Steve Hallsey, executive vice president of operations for Atlanta-based Wood Residential Services, the management arm of No. 4 developer Wood Partners, said that his properties didn’t really need to change operations for Prime Day.
“Most of our buildings have package rooms, which allow for more capacity than a locker system,” Halsey said. “Also, on some properties that don’t have package rooms, we contract with Fetch to deliver packages to a resident’s door during an arranged time.”
Diane Batayeh, CEO of Southfield, Michigan-based apartment manager Village Green, the No. 38 manager in the country, is in a similar situation. After 2020, the company converted some manual properties to automated package rooms and partnered with third-party companies that specialize in package management as a supplement to on-site staffing,
“We are also now exploring some relatively new options for our higher-end portfolio that consists of dedicated package concierges,” Batayeh said.

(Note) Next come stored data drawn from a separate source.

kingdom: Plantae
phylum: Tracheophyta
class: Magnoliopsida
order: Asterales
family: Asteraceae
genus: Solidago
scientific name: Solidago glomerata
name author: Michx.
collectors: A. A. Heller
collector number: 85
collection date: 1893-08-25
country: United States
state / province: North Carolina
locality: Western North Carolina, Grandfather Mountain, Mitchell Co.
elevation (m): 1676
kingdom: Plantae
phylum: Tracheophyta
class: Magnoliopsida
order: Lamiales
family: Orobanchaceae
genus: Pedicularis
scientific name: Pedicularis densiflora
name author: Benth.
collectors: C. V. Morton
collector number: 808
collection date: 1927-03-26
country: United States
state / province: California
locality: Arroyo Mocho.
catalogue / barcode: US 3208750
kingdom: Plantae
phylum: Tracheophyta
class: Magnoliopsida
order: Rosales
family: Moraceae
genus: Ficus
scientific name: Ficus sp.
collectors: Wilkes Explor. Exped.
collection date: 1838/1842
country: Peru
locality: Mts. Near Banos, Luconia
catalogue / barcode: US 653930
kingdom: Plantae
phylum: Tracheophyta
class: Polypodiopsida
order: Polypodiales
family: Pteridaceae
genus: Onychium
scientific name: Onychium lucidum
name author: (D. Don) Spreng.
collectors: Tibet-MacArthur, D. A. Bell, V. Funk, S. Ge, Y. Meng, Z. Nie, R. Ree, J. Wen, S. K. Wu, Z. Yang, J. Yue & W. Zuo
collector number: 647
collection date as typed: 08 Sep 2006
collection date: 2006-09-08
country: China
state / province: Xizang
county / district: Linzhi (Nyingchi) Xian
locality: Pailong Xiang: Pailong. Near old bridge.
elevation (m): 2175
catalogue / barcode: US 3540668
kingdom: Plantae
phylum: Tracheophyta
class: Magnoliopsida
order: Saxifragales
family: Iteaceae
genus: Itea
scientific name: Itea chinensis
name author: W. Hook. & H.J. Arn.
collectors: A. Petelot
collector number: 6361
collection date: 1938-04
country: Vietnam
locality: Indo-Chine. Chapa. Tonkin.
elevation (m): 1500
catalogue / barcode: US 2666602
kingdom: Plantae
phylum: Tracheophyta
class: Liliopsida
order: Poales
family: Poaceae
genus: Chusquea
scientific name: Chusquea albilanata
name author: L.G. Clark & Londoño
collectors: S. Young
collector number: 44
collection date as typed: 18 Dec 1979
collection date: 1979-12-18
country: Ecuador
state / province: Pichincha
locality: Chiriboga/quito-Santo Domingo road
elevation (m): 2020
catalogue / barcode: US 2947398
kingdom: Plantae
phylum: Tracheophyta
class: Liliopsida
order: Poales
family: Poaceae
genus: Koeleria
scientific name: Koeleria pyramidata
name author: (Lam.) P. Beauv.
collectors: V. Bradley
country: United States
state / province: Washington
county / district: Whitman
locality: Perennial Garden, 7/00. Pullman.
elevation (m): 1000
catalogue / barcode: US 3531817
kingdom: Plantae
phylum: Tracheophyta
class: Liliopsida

By making expenditures to put these new package-handling systems in place, companies can reduce the burden on on-site staffers. “Our goal, all above, is to remove this process from our on-site operators as it can be a full-time job,” said Yakov Belousov, executive director of operations at Alpharetta, Georgia-based apartment operator Pegasus Residential, the No. 37 manager in the country.
But despite the strides the apartment industry has made in package management, there is still more work to be done. Aaron Rudenstine, CEO of ButterflyMX, says future package rooms will be integrated into a shipping provider’s systems to enable couriers to access the package room without needing to enter a PIN or request access.
“The industry is still in the early stages of creating solutions to manage the growing number of packages — not just on Prime Day, but every day,” Rudenstine said.